Update the data below by changing every "catalogue / barcode" to "catalog number" and keeping all other text the same.

## BEGIN ENTRIES SHOWN

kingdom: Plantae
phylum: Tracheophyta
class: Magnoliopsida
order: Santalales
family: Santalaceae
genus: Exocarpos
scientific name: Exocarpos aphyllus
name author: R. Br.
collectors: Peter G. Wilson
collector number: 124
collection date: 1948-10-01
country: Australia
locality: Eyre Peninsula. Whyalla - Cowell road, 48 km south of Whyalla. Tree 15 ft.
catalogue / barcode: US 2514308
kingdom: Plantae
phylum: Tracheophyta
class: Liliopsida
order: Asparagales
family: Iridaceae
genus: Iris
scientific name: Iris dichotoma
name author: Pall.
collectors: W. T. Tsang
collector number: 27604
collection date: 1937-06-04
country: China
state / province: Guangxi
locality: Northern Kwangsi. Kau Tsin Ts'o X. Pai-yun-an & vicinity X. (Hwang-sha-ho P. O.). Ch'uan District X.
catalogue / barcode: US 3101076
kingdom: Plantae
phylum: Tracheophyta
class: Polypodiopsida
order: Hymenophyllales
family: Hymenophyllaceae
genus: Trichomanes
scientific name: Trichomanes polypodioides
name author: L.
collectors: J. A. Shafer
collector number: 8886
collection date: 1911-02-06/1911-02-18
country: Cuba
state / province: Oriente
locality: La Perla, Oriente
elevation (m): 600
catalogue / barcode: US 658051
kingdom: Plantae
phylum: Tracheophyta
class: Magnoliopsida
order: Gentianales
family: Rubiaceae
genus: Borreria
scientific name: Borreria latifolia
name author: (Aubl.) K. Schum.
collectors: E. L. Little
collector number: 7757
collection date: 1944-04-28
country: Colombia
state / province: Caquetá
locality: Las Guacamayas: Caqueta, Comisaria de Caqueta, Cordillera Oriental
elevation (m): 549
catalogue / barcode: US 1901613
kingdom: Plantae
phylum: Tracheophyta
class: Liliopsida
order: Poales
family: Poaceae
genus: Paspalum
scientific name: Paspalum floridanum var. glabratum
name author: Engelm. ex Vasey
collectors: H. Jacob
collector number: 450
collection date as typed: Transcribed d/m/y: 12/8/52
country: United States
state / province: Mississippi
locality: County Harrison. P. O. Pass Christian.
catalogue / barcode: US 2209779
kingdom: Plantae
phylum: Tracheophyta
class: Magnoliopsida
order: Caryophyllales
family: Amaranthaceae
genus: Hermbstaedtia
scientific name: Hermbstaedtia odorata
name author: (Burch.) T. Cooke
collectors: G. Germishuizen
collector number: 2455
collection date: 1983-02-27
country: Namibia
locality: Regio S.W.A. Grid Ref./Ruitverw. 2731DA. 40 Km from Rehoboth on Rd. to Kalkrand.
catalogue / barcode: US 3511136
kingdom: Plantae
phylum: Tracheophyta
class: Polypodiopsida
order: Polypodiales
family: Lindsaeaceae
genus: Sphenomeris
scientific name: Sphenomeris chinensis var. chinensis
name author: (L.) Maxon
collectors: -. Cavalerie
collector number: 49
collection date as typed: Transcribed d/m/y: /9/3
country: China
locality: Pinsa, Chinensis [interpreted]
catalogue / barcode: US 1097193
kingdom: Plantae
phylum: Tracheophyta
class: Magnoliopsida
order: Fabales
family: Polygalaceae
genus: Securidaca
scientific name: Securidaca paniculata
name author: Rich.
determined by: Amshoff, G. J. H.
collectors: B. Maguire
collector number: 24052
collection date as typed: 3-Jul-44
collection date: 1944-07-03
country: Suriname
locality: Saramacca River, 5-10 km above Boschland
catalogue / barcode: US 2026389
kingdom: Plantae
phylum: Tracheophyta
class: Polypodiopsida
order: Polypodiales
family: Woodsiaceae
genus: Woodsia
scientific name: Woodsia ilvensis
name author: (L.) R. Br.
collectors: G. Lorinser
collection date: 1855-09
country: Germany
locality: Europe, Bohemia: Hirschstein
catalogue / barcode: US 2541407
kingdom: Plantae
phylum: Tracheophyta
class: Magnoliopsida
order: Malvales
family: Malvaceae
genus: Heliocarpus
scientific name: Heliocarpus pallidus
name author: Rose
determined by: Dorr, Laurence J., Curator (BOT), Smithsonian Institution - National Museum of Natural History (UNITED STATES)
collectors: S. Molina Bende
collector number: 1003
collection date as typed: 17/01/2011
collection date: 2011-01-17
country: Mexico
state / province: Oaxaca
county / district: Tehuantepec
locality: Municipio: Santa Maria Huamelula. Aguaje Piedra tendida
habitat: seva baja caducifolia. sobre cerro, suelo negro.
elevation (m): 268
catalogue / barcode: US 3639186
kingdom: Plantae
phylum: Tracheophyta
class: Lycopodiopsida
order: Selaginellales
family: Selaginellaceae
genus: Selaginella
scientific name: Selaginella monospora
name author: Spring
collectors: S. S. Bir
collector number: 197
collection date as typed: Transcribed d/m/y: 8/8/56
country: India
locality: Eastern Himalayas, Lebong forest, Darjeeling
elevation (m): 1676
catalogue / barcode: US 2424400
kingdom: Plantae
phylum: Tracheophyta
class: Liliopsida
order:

## END ENTRIES SHOWN

TASK RESPONSE →
kingdom: Plantae
phylum: Tracheophyta
class: Magnoliopsida
order: Santalales
family: Santalaceae
genus: Exocarpos
scientific name: Exocarpos aphyllus
name author: R. Br.
collectors: Peter G. Wilson
collector number: 124
collection date: 1948-10-01
country: Australia
locality: Eyre Peninsula. Whyalla - Cowell road, 48 km south of Whyalla. Tree 15 ft.
catalog number: US 2514308
kingdom: Plantae
phylum: Tracheophyta
class: Liliopsida
order: Asparagales
family: Iridaceae
genus: Iris
scientific name: Iris dichotoma
name author: Pall.
collectors: W. T. Tsang
collector number: 27604
collection date: 1937-06-04
country: China
state / province: Guangxi
locality: Northern Kwangsi. Kau Tsin Ts'o X. Pai-yun-an & vicinity X. (Hwang-sha-ho P. O.). Ch'uan District X.
catalog number: US 3101076
kingdom: Plantae
phylum: Tracheophyta
class: Polypodiopsida
order: Hymenophyllales
family: Hymenophyllaceae
genus: Trichomanes
scientific name: Trichomanes polypodioides
name author: L.
collectors: J. A. Shafer
collector number: 8886
collection date: 1911-02-06/1911-02-18
country: Cuba
state / province: Oriente
locality: La Perla, Oriente
elevation (m): 600
catalog number: US 658051
kingdom: Plantae
phylum: Tracheophyta
class: Magnoliopsida
order: Gentianales
family: Rubiaceae
genus: Borreria
scientific name: Borreria latifolia
name author: (Aubl.) K. Schum.
collectors: E. L. Little
collector number: 7757
collection date: 1944-04-28
country: Colombia
state / province: Caquetá
locality: Las Guacamayas: Caqueta, Comisaria de Caqueta, Cordillera Oriental
elevation (m): 549
catalog number: US 1901613
kingdom: Plantae
phylum: Tracheophyta
class: Liliopsida
order: Poales
family: Poaceae
genus: Paspalum
scientific name: Paspalum floridanum var. glabratum
name author: Engelm. ex Vasey
collectors: H. Jacob
collector number: 450
collection date as typed: Transcribed d/m/y: 12/8/52
country: United States
state / province: Mississippi
locality: County Harrison. P. O. Pass Christian.
catalog number: US 2209779
kingdom: Plantae
phylum: Tracheophyta
class: Magnoliopsida
order: Caryophyllales
family: Amaranthaceae
genus: Hermbstaedtia
scientific name: Hermbstaedtia odorata
name author: (Burch.) T. Cooke
collectors: G. Germishuizen
collector number: 2455
collection date: 1983-02-27
country: Namibia
locality: Regio S.W.A. Grid Ref./Ruitverw. 2731DA. 40 Km from Rehoboth on Rd. to Kalkrand.
catalog number: US 3511136
kingdom: Plantae
phylum: Tracheophyta
class: Polypodiopsida
order: Polypodiales
family: Lindsaeaceae
genus: Sphenomeris
scientific name: Sphenomeris chinensis var. chinensis
name author: (L.) Maxon
collectors: -. Cavalerie
collector number: 49
collection date as typed: Transcribed d/m/y: /9/3
country: China
locality: Pinsa, Chinensis [interpreted]
catalog number: US 1097193
kingdom: Plantae
phylum: Tracheophyta
class: Magnoliopsida
order: Fabales
family: Polygalaceae
genus: Securidaca
scientific name: Securidaca paniculata
name author: Rich.
determined by: Amshoff, G. J. H.
collectors: B. Maguire
collector number: 24052
collection date as typed: 3-Jul-44
collection date: 1944-07-03
country: Suriname
locality: Saramacca River, 5-10 km above Boschland
catalog number: US 2026389
kingdom: Plantae
phylum: Tracheophyta
class: Polypodiopsida
order: Polypodiales
family: Woodsiaceae
genus: Woodsia
scientific name: Woodsia ilvensis
name author: (L.) R. Br.
collectors: G. Lorinser
collection date: 1855-09
country: Germany
locality: Europe, Bohemia: Hirschstein
catalog number: US 2541407
kingdom: Plantae
phylum: Tracheophyta
class: Magnoliopsida
order: Malvales
family: Malvaceae
genus: Heliocarpus
scientific name: Heliocarpus pallidus
name author: Rose
determined by: Dorr, Laurence J., Curator (BOT), Smithsonian Institution - National Museum of Natural History (UNITED STATES)
collectors: S. Molina Bende
collector number: 1003
collection date as typed: 17/01/2011
collection date: 2011-01-17
country: Mexico
state / province: Oaxaca
county / district: Tehuantepec
locality: Municipio: Santa Maria Huamelula. Aguaje Piedra tendida
habitat: seva baja caducifolia. sobre cerro, suelo negro.
elevation (m): 268
catalog number: US 3639186
kingdom: Plantae
phylum: Tracheophyta
class: Lycopodiopsida
order: Selaginellales
family: Selaginellaceae
genus: Selaginella
scientific name: Selaginella monospora
name author: Spring
collectors: S. S. Bir
collector number: 197
collection date as typed: Transcribed d/m/y: 8/8/56
country: India
locality: Eastern Himalayas, Lebong forest, Darjeeling
elevation (m): 1676
catalog number: US 2424400
kingdom: Plantae
phylum: Tracheophyta
class: Liliopsida
order:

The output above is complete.